The Other MIscreants:

  • Ohio State – Please, please, please, do us all a favor and lose to Penn State in a few weeks so we don’t have to hear even a whisper about you any longer.
  • Penn State – Please live up to the scores you’ve run up against lesser opponents. That’s fun viewing, honestly, and if you don’t hang half a hundred on Temple this weekend, JoePa will eat all of your brains.
  • South Florida – MattGrothe is the Magic 8-ball of QBs: what you shake up and get in the end can be among one of about seven or eight qualities of play.
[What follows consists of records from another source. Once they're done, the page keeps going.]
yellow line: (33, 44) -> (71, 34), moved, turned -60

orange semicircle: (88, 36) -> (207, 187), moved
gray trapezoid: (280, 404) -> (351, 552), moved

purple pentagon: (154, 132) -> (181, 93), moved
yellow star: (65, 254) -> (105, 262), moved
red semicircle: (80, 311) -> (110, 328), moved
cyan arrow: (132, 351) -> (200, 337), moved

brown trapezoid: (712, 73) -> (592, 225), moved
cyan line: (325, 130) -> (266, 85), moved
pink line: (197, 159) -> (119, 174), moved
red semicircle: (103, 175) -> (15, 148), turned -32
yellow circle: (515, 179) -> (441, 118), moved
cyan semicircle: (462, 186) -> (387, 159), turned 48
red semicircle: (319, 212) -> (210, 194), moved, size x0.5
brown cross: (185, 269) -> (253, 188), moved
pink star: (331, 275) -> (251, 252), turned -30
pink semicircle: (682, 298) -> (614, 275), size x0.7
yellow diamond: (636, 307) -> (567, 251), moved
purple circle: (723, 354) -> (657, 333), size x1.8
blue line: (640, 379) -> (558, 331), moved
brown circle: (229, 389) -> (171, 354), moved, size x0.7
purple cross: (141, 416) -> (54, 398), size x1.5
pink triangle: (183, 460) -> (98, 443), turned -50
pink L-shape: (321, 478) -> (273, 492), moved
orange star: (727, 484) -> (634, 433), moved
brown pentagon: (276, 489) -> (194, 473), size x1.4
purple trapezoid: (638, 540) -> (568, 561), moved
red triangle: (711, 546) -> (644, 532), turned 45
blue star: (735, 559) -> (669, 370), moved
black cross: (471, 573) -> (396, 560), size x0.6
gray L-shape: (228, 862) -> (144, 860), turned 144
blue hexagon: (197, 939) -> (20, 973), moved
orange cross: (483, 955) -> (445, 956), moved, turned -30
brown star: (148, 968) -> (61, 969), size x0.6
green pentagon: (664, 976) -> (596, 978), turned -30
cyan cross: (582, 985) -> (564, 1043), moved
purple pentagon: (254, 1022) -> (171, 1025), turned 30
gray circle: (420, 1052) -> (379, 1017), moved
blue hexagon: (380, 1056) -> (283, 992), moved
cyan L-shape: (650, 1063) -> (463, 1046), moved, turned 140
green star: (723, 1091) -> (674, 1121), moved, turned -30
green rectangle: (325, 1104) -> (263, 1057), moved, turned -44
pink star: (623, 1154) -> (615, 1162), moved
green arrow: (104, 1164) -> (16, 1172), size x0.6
That’s still better than anything else in the Big East not named Pat White.
  • Colorado – The time has come, mythical men of Boulder. The hillbillies from West Fuckin’ Virginia have come to your turf. It’s time to burn their fucking couches, because THIS IS DIVISION I FOOTBALL, BROTHERS!
  • Notre Dame – Sorry, you still suck and your coach is on crutches. Michigan just happens to stink worse. Brian Hoyer is quite possibly one of the lamer quarterbacks I’ve had the displeasure of watching, but Javon Ringer will run Irish ass into the ground.

Assorted Picks:

  • WFVU/Colorado – CU by a 3/4 point difference. FREE THE MAJESTIC BUFFALO.  We’ve still no clue what Bill Stewart is actually trying to do in Morgantown, and this is a road game of the caliber that a Big East school does not normally play.  (Trust me when I say I take no joy in watching Stewart look clueless, it’s a waste of White’s senior year.)
  • Alabama/Arkansas – Asshole Bowl I gets underway in Fayetteville with Nick Saban taking on Bobby Petrino.  Due to talent amassed, this is a Tide win by a touchdown, but let’s just say we’re rooting for both Casey Dick and John Parker Wilson to regress in ways only dreamed about.
  • Florida/Tennessee – This would be closer, but unfortunately, Phil Fulmer and Dave Clawson have shown absolutely no inclination to dispense the ball to Arian Foster and Monterio Hardesty when, y’know, that actually works better than having Jonathan Crompton throw more than 30 times a game. For an encore, Tebow will then circumcise Smokey on the sidelines.
  • Arizona/UCLA – If His Coachness Rick Neuheisel beats Mike Stoops, does he even make the plane trip back to Tucson?
  • Wake Forest/Florida State – Riley Skinner is a maddeningly efficient little thing of a quarterback, and the defense is stout enough to resist the Seminoles, who still have some digging out to do.
  • LSU/Auburn – I think this is the first time LSU has had to go on the road. I expect at least four chop blocks by Auburn and two ill-advised 2-point conversion tries by Les Miles. Advantage: the Tigers from Louisiana.
  • Georgia/Arizona State – There is no worse property of transiitive football STD than losing to a team that lost to UNLV.  Georgia should be able to 10+ point this if Dennis Erickson is having preparation lapses, but the idea of Mark Richt’s D-line stopping Keegan Harring and sacking Rudy Carpenter often enough to keep the score down is not exactly one I think we’ll see.